Many people have asked me why we should remember Black Monday, suggesting that this community should stop holding on to its difficult history and focus on building a new kind of future. My answer has two parts. The first is simply that I believe that the present and future of this community will inevitably reflect its history, and if we want to create a different kind of future, we must recognize both the strengths and challenges of our past. That is, we must build on our history of hard work, strong community ties, and resilience, but we must also wrestle with our history of racial, class, and geographical divisions, of corruption and competition, and of relatively low levels of educational achievement. To build a stronger future, we must address these challenges.

At the same time, I think we should remember this history because it matters far beyond Youngstown. The ideas that were generated here went on to shape national positions of the Catholic Church, as Bishop Malone brought ideas from the Ecumenical Coalition to the US Council of Bishops as they wrote their historic Pastoral Letter on Catholic Social Teaching and the U.S. Economy in 1986. This community’s struggle also led to national legislation on plant closings, helping to protect workers in other areas. While those national outcomes may not affect the local community in concrete ways, they have helped to put Youngstown on the map not only as the poster child for deindustrialization (as John Russo and I wrote in Steeltown USA), but also as a community known for its persistent struggle for economic justice and survival.

Monday, September 3, 2007

Barzak's first novel

This week on Lincoln Avenue, I'm talking with Christopher Barzak, whose first novel One for Sorrow was just released by Bantam Books (the link takes you to a review in the Village Voice). It's a ghost story set in the Mahoning Valley, centered on a 15-year-old working-class boy and his relationship with a classmate who has been murdered, but it's also a story about the relationship between life and death, struggle and hope. Along with taking us inside the mind of a teenage boy who's not sure of his place in the world, Barzak invites us to see our own community in new, sometimes eerie ways. He uses real places -- Dorian Books, the old partially-burned church on Elm Street across from the cathedral, and Youngstown's streets -- but he makes them at once familiar and strange.

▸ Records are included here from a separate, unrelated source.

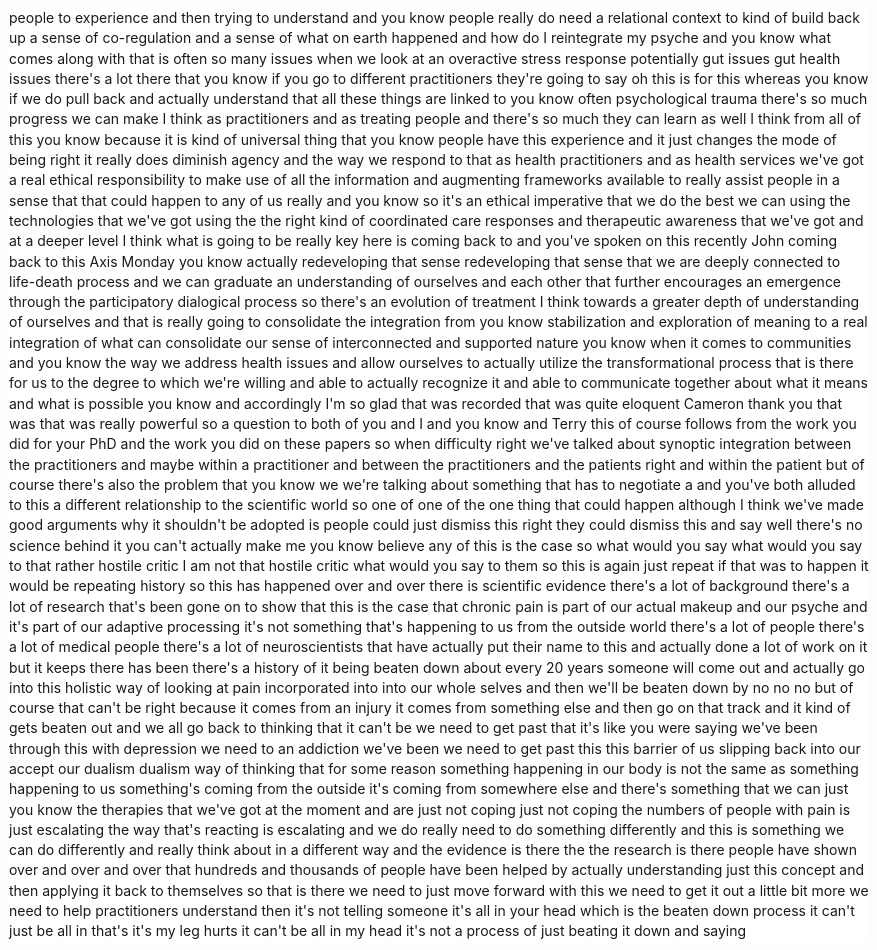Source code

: people to experience and then trying to understand and you know people really do need a relational context to kind of build back up a sense of co-regulation and a sense of what on earth happened and how do I reintegrate my psyche and you know what comes along with that is often so many issues when we look at an overactive stress response potentially gut issues gut health issues there's a lot there that you know if you go to different practitioners they're going to say oh this is for this whereas you know if we do pull back and actually understand that all these things are linked to you know often psychological trauma there's so much progress we can make I think as practitioners and as treating people and there's so much they can learn as well I think from all of this you know because it is kind of universal thing that you know people have this experience and it just changes the mode of being right it really does diminish agency and the way we respond to that as health practitioners and as health services we've got a real ethical responsibility to make use of all the information and augmenting frameworks available to really assist people in a sense that that could happen to any of us really and you know so it's an ethical imperative that we do the best we can using the technologies that we've got using the the right kind of coordinated care responses and therapeutic awareness that we've got and at a deeper level I think what is going to be really key here is coming back to and you've spoken on this recently John coming back to this Axis Monday you know actually redeveloping that sense redeveloping that sense that we are deeply connected to life-death process and we can graduate an understanding of ourselves and each other that further encourages an emergence through the participatory dialogical process so there's an evolution of treatment I think towards a greater depth of understanding of ourselves and that is really going to consolidate the integration from you know stabilization and exploration of meaning to a real integration of what can consolidate our sense of interconnected and supported nature you know when it comes to communities and you know the way we address health issues and allow ourselves to actually utilize the transformational process that is there for us to the degree to which we're willing and able to actually recognize it and able to communicate together about what it means and what is possible you know and accordingly I'm so glad that was recorded that was quite eloquent Cameron thank you that was that was really powerful so a question to both of you and I and you know and Terry this of course follows from the work you did for your PhD and the work you did on these papers so when difficulty right we've talked about synoptic integration between the practitioners and maybe within a practitioner and between the practitioners and the patients right and within the patient but of course there's also the problem that you know we we're talking about something that has to negotiate a and you've both alluded to this a different relationship to the scientific world so one of one of the one thing that could happen although I think we've made good arguments why it shouldn't be adopted is people could just dismiss this right they could dismiss this and say well there's no science behind it you can't actually make me you know believe any of this is the case so what would you say what would you say to that rather hostile critic I am not that hostile critic what would you say to them so this is again just repeat if that was to happen it would be repeating history so this has happened over and over there is scientific evidence there's a lot of background there's a lot of research that's been gone on to show that this is the case that chronic pain is part of our actual makeup and our psyche and it's part of our adaptive processing it's not something that's happening to us from the outside world there's a lot of people there's a lot of medical people there's a lot of neuroscientists that have actually put their name to this and actually done a lot of work on it but it keeps there has been there's a history of it being beaten down about every 20 years someone will come out and actually go into this holistic way of looking at pain incorporated into into our whole selves and then we'll be beaten down by no no no but of course that can't be right because it comes from an injury it comes from something else and then go on that track and it kind of gets beaten out and we all go back to thinking that it can't be we need to get past that it's like you were saying we've been through this with depression we need to an addiction we've been we need to get past this this barrier of us slipping back into our accept our dualism dualism way of thinking that for some reason something happening in our body is not the same as something happening to us something's coming from the outside it's coming from somewhere else and there's something that we can just you know the therapies that we've got at the moment and are just not coping just not coping the numbers of people with pain is just escalating the way that's reacting is escalating and we do really need to do something differently and this is something we can do differently and really think about in a different way and the evidence is there the the research is there people have shown over and over and over that hundreds and thousands of people have been helped by actually understanding just this concept and then applying it back to themselves so that is there we need to just move forward with this we need to get it out a little bit more we need to help practitioners understand then it's not telling someone it's all in your head which is the beaten down process it can't just be all in that's it's my leg hurts it can't be all in my head it's not a process of just beating it down and saying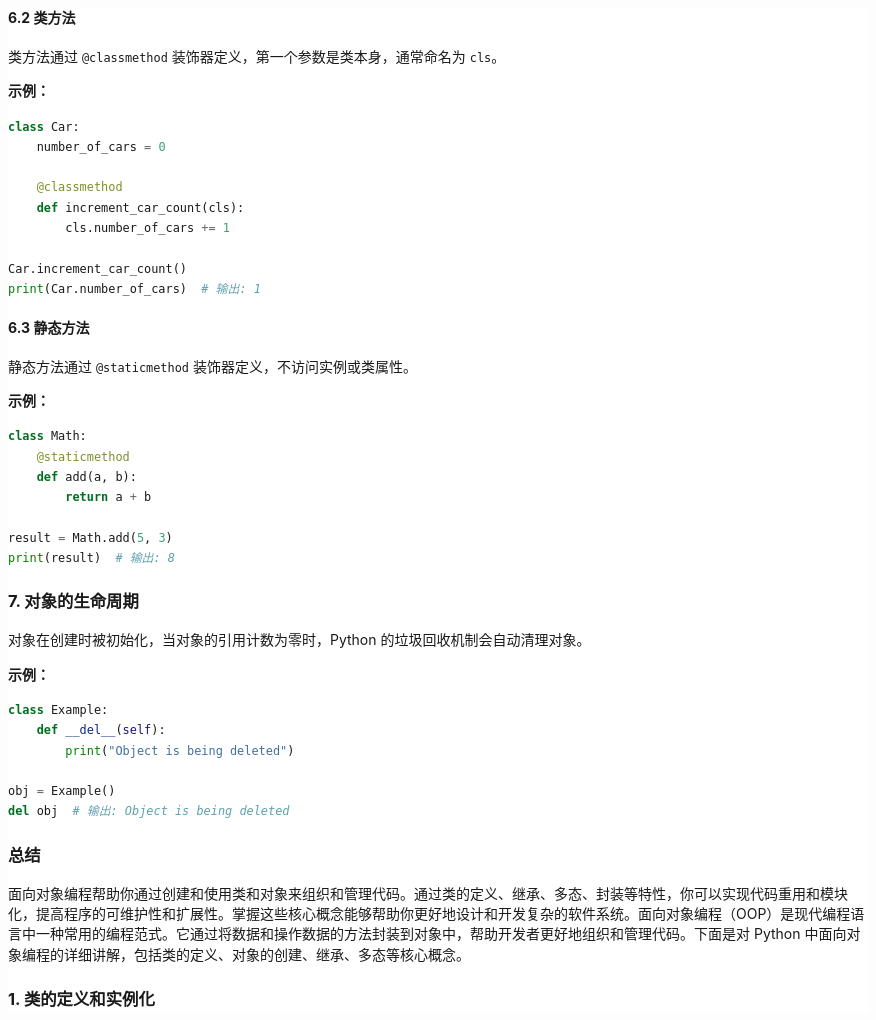 #### 6.2 **类方法**

类方法通过 `@classmethod` 装饰器定义，第一个参数是类本身，通常命名为 `cls`。

**示例：**

```python
class Car:
    number_of_cars = 0

    @classmethod
    def increment_car_count(cls):
        cls.number_of_cars += 1

Car.increment_car_count()
print(Car.number_of_cars)  # 输出: 1
```

#### 6.3 **静态方法**

静态方法通过 `@staticmethod` 装饰器定义，不访问实例或类属性。

**示例：**

```python
class Math:
    @staticmethod
    def add(a, b):
        return a + b

result = Math.add(5, 3)
print(result)  # 输出: 8
```

### 7. **对象的生命周期**

对象在创建时被初始化，当对象的引用计数为零时，Python 的垃圾回收机制会自动清理对象。

**示例：**

```python
class Example:
    def __del__(self):
        print("Object is being deleted")

obj = Example()
del obj  # 输出: Object is being deleted
```

### 总结

面向对象编程帮助你通过创建和使用类和对象来组织和管理代码。通过类的定义、继承、多态、封装等特性，你可以实现代码重用和模块化，提高程序的可维护性和扩展性。掌握这些核心概念能够帮助你更好地设计和开发复杂的软件系统。面向对象编程（OOP）是现代编程语言中一种常用的编程范式。它通过将数据和操作数据的方法封装到对象中，帮助开发者更好地组织和管理代码。下面是对 Python 中面向对象编程的详细讲解，包括类的定义、对象的创建、继承、多态等核心概念。

### 1. **类的定义和实例化**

In our conversation, Chris talks about how growing up here influenced his writing, the process of writing fantasy fiction, and about how his life as a writer is changing as he's having more success and therefore becoming a more public person. Along with publishing this novel, Chris had another piece -- "The Language of Moths" -- nominated for a Nebula Award in Science Fiction and Fantasy earlier this year. You can find that story and other links to Chris's work on his blog, Meditations in an Emergency. As always, you can listen to the interview at 7:30 Wednesday evening on the air, or hear it online by visiting the WYSU webpage.